Since then, Green has participated in international tournaments, started coaching and frequently emcees SPiN's Friday night show, "Dirty Dozen." While almost each night at the club has its own event, "Dirty Dozen" sees a colorful competition featuring high-profile contestants that run the gauntlet from men wearing tutus to national table tennis team members. Players hit shots from a distance greater than the table's full length.
Like the city in which it's based, one of SPiN NYC's most appealing aspects is its diversity.
"[Table tennis] has brought more cultures together than any other sport I know," Green says, referring to the almost one billion people around the globe who play the game in some way. He mentions the ping pong tables SPiN donated to Bryant Park - two of more than 60 the organization has provided to public and youth-focused organizations. Disparate groups of people will often play one another: corporate higher-ups will take on teenagers, visitors from Belgium will compete against native New Yorkers.

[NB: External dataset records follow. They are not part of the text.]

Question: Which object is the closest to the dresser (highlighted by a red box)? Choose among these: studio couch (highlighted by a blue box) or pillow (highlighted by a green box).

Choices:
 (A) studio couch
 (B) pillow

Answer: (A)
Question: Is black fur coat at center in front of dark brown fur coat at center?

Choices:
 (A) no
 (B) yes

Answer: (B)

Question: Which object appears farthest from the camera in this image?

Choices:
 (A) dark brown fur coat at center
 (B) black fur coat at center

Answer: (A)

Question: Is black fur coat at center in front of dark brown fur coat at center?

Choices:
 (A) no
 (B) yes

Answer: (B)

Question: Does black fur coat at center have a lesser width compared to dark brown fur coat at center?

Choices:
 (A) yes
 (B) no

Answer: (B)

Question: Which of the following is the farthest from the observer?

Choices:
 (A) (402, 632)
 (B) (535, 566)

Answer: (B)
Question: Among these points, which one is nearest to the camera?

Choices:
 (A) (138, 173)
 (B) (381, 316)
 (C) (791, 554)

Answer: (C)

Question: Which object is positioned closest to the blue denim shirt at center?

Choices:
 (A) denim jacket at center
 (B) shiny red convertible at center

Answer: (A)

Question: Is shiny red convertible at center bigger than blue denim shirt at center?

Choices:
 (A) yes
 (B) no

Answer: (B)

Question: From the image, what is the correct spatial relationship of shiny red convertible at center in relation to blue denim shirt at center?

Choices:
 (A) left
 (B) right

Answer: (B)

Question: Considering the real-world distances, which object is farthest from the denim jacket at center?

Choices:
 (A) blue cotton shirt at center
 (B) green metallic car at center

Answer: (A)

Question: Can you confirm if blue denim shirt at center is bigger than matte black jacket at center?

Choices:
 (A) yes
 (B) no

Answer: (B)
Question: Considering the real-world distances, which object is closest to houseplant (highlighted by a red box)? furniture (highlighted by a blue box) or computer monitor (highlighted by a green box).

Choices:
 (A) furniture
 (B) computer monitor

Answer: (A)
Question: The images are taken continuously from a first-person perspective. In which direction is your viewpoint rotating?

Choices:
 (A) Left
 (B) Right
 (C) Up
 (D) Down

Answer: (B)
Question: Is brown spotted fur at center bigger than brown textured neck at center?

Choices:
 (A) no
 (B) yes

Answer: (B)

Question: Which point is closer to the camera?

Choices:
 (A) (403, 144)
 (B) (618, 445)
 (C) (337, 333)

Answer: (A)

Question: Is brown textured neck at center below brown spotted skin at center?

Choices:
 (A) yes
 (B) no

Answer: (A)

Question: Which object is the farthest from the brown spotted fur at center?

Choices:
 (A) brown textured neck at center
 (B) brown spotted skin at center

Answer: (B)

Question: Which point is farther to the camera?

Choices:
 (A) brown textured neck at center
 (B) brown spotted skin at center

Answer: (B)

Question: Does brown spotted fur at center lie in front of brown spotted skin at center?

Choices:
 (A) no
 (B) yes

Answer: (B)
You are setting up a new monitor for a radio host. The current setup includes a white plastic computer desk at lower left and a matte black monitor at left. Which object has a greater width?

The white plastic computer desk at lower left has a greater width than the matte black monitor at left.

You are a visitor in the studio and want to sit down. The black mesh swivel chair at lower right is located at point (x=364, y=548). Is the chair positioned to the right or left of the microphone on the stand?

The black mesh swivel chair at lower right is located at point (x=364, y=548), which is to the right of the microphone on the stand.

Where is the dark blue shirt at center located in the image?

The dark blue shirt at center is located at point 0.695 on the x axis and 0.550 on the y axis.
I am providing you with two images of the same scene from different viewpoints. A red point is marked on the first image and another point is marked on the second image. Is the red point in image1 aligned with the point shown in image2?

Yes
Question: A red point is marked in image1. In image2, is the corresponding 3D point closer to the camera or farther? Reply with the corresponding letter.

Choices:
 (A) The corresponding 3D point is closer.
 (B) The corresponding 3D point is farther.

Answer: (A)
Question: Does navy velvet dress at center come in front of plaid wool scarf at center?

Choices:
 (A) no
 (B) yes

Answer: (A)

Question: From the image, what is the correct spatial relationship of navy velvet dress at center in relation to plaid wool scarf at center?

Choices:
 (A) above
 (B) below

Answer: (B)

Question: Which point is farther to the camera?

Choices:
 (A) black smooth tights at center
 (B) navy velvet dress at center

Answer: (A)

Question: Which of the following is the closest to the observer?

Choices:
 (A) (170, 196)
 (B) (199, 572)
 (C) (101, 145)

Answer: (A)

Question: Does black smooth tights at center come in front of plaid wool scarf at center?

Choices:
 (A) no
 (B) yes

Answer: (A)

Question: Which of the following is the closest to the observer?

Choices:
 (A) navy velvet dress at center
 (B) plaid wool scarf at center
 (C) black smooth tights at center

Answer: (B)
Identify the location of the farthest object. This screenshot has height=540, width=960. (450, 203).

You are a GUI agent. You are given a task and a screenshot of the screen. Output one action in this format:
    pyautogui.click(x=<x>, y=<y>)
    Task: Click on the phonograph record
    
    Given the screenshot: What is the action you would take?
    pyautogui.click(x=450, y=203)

"We have every culture here in New York," Green says. "From India, from Africa ... Ping pong brings people from all walks of life - rich, poor - everyone together under one roof. To me, that's the greatest thing about the sport."
This proves true not only at the "Dirty Dozen" event later that night, but also at the packed surrounding tables. Among those visiting the club tonight are middle-aged couples from Australia and England, a newcomer to the sport who calls Colorado home and a group of New Yorkers celebrating a teenager's birthday party. There's even an office party going in the club's VIP room.
"She's better than I am," Joe Radler says of his daughter, who's turning 23. Radler - whose preferred sport is tennis - has been playing ping pong since he was just a boy, but this is his first time at SPiN. "It's high-energy, got great music. A great place to bring family."
On the other side of the spectrum, SPiN also provides a home for those more dedicated to the sport -those who refer to the game strictly as "table tennis" and never "ping pong." "Dirty Dozen" participant Alex Porush, 26, picked up the sport one winter "as a filler" after an injury sidelined him. Now, he's training to represent the United States at Israel's Maccabiah Games in 2017.
"When a match ends, you should be more mentally tired than physically tired," Porush says, wiping sweat off his forehead. "It's such a mental game - it's very humbling."
Still, Porush - a recent New York University graduate who works by day as a math tutor - sees the appeal in a more casual table tennis club. "SPiN's a great alternative to the typical bar scene," he says. "It's more interesting than a crowded bar. You can talk to the people you're playing with."
SPiN co-founder Franck Raharinosy embodies the diversity that SPiN strives for: A native of Madagascar, Africa, Raharinosy still speaks with the French accent of his youth. He studied law before moving to New York as a young man, where he got involved with the entertainment industry.
"It's a dream come true," Raharinosy says of SPiN NYC, which celebrated its sixth anniversary with a redesign last September. He mentions the "crazy cast" of people involved, which for a time included the late American table tennis champion Marty Reisman. Reisman - well-recognized for his distinctive style, including a trademark fedora and occasional tendency to use a frying pan as a paddle - played frequently at SPiN until his December 2012 death at 82 years old.
So what's the appeal that brings together musicians, Olympians and casual players? "There's something very innocent and immediate about [table tennis]," Raharinosy says. "On dates, you break the ice right away. It's something fun to do instead of going to these expensive night clubs."
One common trait Raharinosy sees among visitors - particularly club regulars - is their desire to better their skills. Even casual players will try to engage in faster rallies, hit more accurate serves.
Raharinosy smiles: "At the end of the day, everyone is trying to improve."